§ Required tasks:
a) Translate this sentence from the forum post about the RUT240 password problem into French: "To my surprise it turned out the router changed the password I entered in the web GUI."
b) In the forum post about the RUT240 password problem, how many of the 15 RUT240 routers were able to reconnect after the switch to password authentication?
c) Continue the forum post about the RUT240 OpenVPN password problem from its last sentence.

§ Excerpt to read:

There does not seem to be a regular way to report bugs to Teltonika? So I will post this here so it can potentially help other people and maybe they will pick up on it. If there's another way, please let me know.
I have a Debian server acting as OpenVPN server and 15 RUT240's connected to it as OpenVPN clients. Because of a change of server I decided to switch from TLS cert based auth to user/password auth for OpenVPN. This is where it turned bad.
After changing the configurations from cert based auth to password auth, only 5 of the 15 RUT240's where able to reconnect. Most of them where remote, but a few of them where local so I could log in and see what happend.
To my surprise it turned out the router changed the password I entered in the web GUI.
I will share some passwords, as they are random, have been changed already by now and it's the best way to illustrate.
Original password entered: acZ3GEY^ny$xJ7vFD%RNh75Q$
Password after saving: acZ3GEY^ny%RNh75Q$
At first glance I thought it had just cut the length of the password, but that's not the case, something is missing in the middle:
I checked the passwords of the 5 routers that did come back online and it turned out they where all the same length as the original one above, but none of them had a $ in it. Could that be it?

(Dataset records)
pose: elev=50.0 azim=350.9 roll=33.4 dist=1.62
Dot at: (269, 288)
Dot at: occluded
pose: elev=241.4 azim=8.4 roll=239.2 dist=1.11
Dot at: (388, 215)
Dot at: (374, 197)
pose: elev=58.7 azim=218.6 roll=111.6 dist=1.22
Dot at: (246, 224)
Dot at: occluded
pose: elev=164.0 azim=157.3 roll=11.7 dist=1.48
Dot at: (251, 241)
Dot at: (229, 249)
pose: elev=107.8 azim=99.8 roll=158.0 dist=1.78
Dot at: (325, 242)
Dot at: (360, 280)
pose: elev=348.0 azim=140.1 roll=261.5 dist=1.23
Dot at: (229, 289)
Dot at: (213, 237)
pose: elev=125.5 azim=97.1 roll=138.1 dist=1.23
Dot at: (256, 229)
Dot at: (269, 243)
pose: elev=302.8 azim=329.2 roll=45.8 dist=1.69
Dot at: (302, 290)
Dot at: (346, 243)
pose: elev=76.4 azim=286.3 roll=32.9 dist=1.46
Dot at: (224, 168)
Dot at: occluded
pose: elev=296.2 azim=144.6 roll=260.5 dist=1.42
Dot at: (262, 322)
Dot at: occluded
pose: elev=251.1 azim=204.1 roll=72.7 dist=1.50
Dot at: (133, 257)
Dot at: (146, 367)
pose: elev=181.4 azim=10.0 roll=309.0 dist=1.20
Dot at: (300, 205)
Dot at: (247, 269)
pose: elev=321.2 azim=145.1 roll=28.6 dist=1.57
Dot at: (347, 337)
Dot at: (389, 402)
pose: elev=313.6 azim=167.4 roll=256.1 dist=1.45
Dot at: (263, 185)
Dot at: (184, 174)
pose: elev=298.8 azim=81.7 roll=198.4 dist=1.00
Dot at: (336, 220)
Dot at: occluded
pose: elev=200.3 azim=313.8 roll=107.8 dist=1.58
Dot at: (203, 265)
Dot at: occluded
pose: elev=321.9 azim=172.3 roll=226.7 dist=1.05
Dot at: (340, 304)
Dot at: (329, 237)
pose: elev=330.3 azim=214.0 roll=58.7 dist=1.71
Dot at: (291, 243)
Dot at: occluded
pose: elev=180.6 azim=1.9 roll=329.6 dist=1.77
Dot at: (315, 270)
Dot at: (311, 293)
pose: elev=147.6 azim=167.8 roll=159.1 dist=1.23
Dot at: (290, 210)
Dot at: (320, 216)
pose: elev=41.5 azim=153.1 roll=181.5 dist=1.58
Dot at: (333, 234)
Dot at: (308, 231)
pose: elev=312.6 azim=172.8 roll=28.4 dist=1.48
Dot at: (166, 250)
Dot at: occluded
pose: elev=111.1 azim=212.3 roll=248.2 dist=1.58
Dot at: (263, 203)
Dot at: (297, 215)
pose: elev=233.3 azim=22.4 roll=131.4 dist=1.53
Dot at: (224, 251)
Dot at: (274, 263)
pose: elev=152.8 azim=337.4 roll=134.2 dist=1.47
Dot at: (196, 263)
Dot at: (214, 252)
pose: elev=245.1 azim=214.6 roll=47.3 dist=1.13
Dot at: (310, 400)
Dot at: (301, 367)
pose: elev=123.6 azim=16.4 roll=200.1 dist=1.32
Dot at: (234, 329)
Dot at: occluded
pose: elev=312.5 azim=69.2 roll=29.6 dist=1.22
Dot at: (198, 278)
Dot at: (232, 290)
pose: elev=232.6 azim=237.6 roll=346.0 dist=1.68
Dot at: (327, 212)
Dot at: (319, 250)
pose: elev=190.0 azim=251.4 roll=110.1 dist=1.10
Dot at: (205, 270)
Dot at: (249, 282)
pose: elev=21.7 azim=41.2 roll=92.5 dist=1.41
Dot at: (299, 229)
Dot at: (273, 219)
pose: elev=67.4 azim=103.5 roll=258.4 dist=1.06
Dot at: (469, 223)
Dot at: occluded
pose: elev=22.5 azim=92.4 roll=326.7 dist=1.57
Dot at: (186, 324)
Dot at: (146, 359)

§ Your responses:
a) À ma surprise, il s'est avéré que le routeur avait modifié le mot de passe que j'avais saisi dans l'interface graphique web.

b) Five of the 15 routers reconnected.

c)
So I entered a few other passwords in the router to see what would happen:
- Original: 3kC8BBPD$e^f4@dS%4$HugEsT
- Saved: 3kC8BBPD^f4@dS%4
- Original: TaAPMU$uTgE53FhBvfx7
- Saved: TaAPMU
- Original: e8!g4D$CjJ4%!g3sNIBqJ6&9K
- Saved: e8!g4D%!g3sNIBqJ6&9K
- Original: $M7^qb7t$qJ2r9v56T@$5Z^aWEWf
- Saved: ^qb7t@Z^aWEWf
So what seems to be happening?
When there's a $-sign in the password, it will cut the part between the $ and the next special character out of the password.
I changed all passwords server side according to this method and all remote routers came back online.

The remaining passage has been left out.